- [GOAL OF THE EXERCISE] Copy the hepatotoxicity study text below from "Of 134 patients, mean" up to and including "and receiving NVP.", renaming "cotrimoxazole" to "trimethoprim-sulfamethoxazole".
EXERCISE TEXT section start
We analyzed data from an open label, randomized, comparative trial comparing treatment outcome between 71 TB/HIV-1 co-infected patients receiving efavirenz (EFV)-based and nevirapine (NVP)-based ART and all were receiving RMP containing anti-TB regimens. Demographic data, liver function profile, CD4 cell count, plasma HIV-1 RNA, hepatitis B surface antigen and anti- hepatitis C virus antibody were collected before initiating ART (week 0). Liver enzymes and total bilirubin level were monitored at 6 weeks, 12 weeks and 24 weeks after ART initiation. All patients were followed until TB therapy was completed or 24 weeks after ART initiation if TB therapy was not completed.
Of 134 patients, mean (SD) age was 36.8 ± 8.6 years and 67.2% were male. HCV co-infection was found in 23.9% of patients. Severe hepatotoxicity (grade 3 or 4) developed in 4 (23.9%) patients; 3 patients in NVP group and 1 patient in EFV group (P=0.355). Severe hyperbilirubinemia (grade 3 or 4) occurred in 5 (7.7%) patients in NVP group and 2 (2.9%) patients in EFV group (P=0.264). By univariate analysis, cotrimoxazole use (OR, 2.65; 95%CI, 0.99-7.02) and HCV co-infection (OR, 3.40; 95%CI, 1.49-7.37) were associated with grade 1-4 hepatotoxicity. By multivariate analysis, HCV co-infection (AOR, 3.03; 95%CI, 1.26-7.29) was the only independent risk factor associated with grade 1-4 hepatotoxicity.
Monitoring of hepatotoxicity should be considered in TB/HIV-1 co-infected patients who infected with HCV and receiving NVP.
EXERCISE TEXT section end
GIVEN DATA section start
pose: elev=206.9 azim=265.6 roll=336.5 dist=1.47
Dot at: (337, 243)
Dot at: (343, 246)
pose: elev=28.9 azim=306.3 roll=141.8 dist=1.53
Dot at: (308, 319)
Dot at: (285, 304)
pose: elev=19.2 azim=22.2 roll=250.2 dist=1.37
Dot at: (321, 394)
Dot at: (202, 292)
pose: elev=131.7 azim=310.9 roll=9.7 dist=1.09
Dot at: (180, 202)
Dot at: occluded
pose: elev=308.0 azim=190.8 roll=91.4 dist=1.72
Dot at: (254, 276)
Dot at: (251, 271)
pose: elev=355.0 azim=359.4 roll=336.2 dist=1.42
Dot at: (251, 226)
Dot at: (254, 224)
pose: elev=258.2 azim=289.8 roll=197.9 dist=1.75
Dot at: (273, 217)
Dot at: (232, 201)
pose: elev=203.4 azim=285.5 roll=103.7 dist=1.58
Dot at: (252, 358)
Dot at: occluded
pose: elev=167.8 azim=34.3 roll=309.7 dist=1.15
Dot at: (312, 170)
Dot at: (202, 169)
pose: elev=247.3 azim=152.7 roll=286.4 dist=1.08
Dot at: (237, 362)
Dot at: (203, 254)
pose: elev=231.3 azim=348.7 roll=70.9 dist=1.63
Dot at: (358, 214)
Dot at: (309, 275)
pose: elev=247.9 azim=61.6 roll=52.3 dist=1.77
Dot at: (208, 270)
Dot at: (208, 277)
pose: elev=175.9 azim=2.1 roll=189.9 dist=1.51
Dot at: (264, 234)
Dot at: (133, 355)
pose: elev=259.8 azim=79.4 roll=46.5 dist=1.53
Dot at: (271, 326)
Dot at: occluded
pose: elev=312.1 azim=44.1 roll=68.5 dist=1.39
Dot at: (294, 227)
GIVEN DATA section end
- [RESULT OF THIS EXERCISE]
Of 134 patients, mean (SD) age was 36.8 ± 8.6 years and 67.2% were male. HCV co-infection was found in 23.9% of patients. Severe hepatotoxicity (grade 3 or 4) developed in 4 (23.9%) patients; 3 patients in NVP group and 1 patient in EFV group (P=0.355). Severe hyperbilirubinemia (grade 3 or 4) occurred in 5 (7.7%) patients in NVP group and 2 (2.9%) patients in EFV group (P=0.264). By univariate analysis, trimethoprim-sulfamethoxazole use (OR, 2.65; 95%CI, 0.99-7.02) and HCV co-infection (OR, 3.40; 95%CI, 1.49-7.37) were associated with grade 1-4 hepatotoxicity. By multivariate analysis, HCV co-infection (AOR, 3.03; 95%CI, 1.26-7.29) was the only independent risk factor associated with grade 1-4 hepatotoxicity.
Monitoring of hepatotoxicity should be considered in TB/HIV-1 co-infected patients who infected with HCV and receiving NVP.